I am a fan of the Quaker educationalist Parker Palmer. Last weekend I attended a workshop grounded in Parker’s work, a Circle of Trust. In a circle of trust, there are underlying values and intentions for being together. These are similar to those created within an MBSR group, the intention for deep listening to oneself, and to others, and the collective understanding that life matters, and is worth reflecting upon. It is a joy to be with a group of people who are willing to scratch the surface of things, ask important questions, and share something of their way of looking at life.
As in MBSR groups, poetry played an important part. The poems were invitations to reflect upon and explore ones experiences of life. The poems spoke to me, resonated with my present life experience. On later reflection, and in conversation with others, I realised that the poems spoke to everyone in different ways, spoke to universal human themes using the metaphors of pathways and doorways.
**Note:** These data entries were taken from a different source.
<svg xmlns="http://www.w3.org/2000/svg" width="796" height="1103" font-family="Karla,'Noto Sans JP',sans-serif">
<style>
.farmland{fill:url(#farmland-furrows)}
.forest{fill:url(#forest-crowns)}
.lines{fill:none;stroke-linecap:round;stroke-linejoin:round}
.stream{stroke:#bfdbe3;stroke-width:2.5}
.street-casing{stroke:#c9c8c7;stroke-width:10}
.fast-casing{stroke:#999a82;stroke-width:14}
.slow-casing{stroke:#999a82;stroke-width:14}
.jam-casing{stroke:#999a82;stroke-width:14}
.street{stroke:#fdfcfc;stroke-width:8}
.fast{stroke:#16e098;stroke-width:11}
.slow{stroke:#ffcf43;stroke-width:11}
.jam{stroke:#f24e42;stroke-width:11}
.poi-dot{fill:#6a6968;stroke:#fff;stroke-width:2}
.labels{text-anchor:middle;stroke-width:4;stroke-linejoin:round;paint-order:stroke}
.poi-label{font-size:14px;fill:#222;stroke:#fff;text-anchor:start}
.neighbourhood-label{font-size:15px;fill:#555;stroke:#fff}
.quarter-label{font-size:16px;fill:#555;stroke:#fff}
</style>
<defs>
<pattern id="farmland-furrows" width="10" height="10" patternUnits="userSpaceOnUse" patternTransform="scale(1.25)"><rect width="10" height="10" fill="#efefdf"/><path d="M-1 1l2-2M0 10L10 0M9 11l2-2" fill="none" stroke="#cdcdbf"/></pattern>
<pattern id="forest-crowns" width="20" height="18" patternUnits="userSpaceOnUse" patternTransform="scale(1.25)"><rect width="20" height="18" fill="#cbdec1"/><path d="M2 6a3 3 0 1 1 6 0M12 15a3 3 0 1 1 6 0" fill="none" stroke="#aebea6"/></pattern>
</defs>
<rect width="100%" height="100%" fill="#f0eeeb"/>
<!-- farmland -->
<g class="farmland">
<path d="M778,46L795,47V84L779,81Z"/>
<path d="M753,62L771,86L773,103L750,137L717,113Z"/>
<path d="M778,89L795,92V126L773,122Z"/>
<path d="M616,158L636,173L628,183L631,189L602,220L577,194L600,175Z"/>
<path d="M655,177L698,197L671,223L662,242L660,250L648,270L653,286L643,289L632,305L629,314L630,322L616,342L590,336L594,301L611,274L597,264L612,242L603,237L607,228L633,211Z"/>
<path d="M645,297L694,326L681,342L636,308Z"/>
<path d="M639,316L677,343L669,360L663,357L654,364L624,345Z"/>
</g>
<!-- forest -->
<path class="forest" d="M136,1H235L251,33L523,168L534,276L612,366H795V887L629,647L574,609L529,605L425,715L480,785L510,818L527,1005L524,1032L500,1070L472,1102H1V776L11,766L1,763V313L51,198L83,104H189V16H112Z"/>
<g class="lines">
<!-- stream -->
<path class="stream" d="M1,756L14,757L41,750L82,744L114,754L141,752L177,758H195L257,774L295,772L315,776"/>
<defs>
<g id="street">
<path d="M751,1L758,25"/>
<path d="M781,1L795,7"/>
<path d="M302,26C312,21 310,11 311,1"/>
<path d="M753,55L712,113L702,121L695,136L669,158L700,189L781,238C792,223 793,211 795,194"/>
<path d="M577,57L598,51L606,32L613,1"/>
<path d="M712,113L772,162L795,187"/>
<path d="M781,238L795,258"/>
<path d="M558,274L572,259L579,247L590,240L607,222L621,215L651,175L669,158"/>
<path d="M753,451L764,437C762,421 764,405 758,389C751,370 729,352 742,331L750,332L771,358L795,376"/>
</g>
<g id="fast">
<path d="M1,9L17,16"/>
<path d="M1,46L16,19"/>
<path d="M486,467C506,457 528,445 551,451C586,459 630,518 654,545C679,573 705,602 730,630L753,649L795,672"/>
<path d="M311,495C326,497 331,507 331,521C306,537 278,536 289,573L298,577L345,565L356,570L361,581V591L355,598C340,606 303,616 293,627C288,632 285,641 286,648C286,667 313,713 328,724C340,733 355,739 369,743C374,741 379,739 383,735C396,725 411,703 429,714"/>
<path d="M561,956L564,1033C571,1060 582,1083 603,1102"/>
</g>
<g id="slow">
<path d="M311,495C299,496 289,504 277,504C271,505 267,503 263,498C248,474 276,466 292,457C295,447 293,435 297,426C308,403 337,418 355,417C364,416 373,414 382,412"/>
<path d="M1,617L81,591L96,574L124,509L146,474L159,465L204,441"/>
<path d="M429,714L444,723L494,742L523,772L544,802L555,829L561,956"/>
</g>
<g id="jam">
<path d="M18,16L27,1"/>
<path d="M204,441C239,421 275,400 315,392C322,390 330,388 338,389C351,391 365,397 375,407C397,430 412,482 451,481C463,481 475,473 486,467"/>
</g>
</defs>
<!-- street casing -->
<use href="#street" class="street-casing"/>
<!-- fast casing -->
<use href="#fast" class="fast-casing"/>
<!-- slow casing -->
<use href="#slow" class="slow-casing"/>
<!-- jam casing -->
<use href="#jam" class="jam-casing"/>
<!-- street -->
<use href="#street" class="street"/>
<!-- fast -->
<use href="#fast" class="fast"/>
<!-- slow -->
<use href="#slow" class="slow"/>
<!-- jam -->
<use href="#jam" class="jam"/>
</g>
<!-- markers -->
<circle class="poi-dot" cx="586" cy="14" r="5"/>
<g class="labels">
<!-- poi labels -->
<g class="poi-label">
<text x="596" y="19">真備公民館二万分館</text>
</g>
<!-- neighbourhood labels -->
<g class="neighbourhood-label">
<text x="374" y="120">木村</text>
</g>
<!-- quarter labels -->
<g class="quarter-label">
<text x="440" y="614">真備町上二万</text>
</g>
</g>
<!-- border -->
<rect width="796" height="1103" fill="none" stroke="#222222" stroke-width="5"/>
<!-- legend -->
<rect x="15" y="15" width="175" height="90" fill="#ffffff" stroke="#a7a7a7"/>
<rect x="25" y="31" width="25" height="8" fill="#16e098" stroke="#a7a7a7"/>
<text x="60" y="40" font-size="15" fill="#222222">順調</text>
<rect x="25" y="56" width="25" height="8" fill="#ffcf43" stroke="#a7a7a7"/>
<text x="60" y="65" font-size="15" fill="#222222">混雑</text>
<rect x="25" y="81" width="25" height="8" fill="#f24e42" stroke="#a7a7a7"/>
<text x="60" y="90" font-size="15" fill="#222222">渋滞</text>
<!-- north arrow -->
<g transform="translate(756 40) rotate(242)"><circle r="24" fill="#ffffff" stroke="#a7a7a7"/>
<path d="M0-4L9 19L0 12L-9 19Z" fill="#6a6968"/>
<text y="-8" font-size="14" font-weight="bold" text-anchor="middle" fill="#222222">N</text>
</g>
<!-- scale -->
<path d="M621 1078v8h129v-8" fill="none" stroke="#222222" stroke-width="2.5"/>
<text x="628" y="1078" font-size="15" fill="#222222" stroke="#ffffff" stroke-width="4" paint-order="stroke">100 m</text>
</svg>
Pathways. In learning to live mindfully there is an emphasis on being in the present moment, and yet the moment is not an isolated ‘thing’, but part of an ongoing stream of experience. Each moment is the culmination of prior moments, is informed by them, and the moments to come, will be informed by this moment here and now. The ‘path’ that has bought us here, is a part of ‘here’.
It may be that the path that has bought us to this moment is a combination of inherited ideas of how life is meant to be, shaped by family and social influences, and some level of ‘self’-determination. The path we are to walk in life, isn’t necessarily the one that was given to us. It may be, that we need the courage to cultivate and clear a path for ourselves. How are we to do that if we aren’t aware of what is going on in our bodies and minds? How will we know what serves us, or doesn’t, if we aren’t paying attention? How will we know what is important to us, if we don’t make the time to slow down and listen to ourselves?
This has important implications for the path ahead. How we choose to attend to, and live our lives in the present, is to some extent shaping the experiences we will have in the future. For example, if we feed the habit of impatience in the present, it is likely that we will continue to be impatient into the future. On a mindfulness course, we learn to pay attention, so that we can notice what we are doing in the moment, and can make choices about whether it serves us or not. We can consciously cultivate a path, clear the weeds, and shape, to some degree, the kind of life we want to live
Doorways. David Whyte in his poem ‘Everything is Waiting for you’, says ‘the door is there to frighten and invite you’. Indeed, when the need for larger changes in life beckon, we can experience the invitation with some amount of fear. We stand on one side of the doorway, and what is beyond is yet unknown to us. David Wagoner in his poem, ‘At The Door’, puts it beautifully:
‘ You see your fingers touching the doorknob,
Closing around it, turning it
As if by themselves. The latch slides
Out of the strike-plate, the door swings on its hinges,
And you’re about to take that step
Over the threshold into a different light.’
The doorway may be the decision to find a new job, to have a family, to separate from a partner, to move house, or maybe less challenging, to change a bank account, go to a party, change ones diet. Whatever the doorway is, can we consciously meet it? Can we cultivate the capacity through our practice, to include the multitude of sometimes contradictory feelings we have, and ‘hold’ them with kindness and patience. To have the patience to wait, until we know what to do. Aaaahhh….patience that elusive and stress relieving virtue, a virtue that includes the feelings of impatience, and needing to know, the longing for certainty. David Wagoner again:
‘Or you can stand there briefly, as bewildered
As by the door of a walk-in-time-lock safe,
Stand there and stare
At the whole concept of shutness, like a rat
Whose maze has been rebaffled overnight,
Stand still and quiver, unable to turn
Around or go left or right.’
When we live mindfully we cultivate the capacity to tolerate the confusion, the not knowing, the anxiety and uncertainty. In this way we walk a path of trust, a trust that things will unfold in their own good time, that being right here, in this moment, is enough for now. That confusion is a part of the path, of life, and is OK.
I share the aspiration of theologian and poet John O’ Donohue:
‘I’d love to live as a river flows, carried by the surprise of my own unfolding.’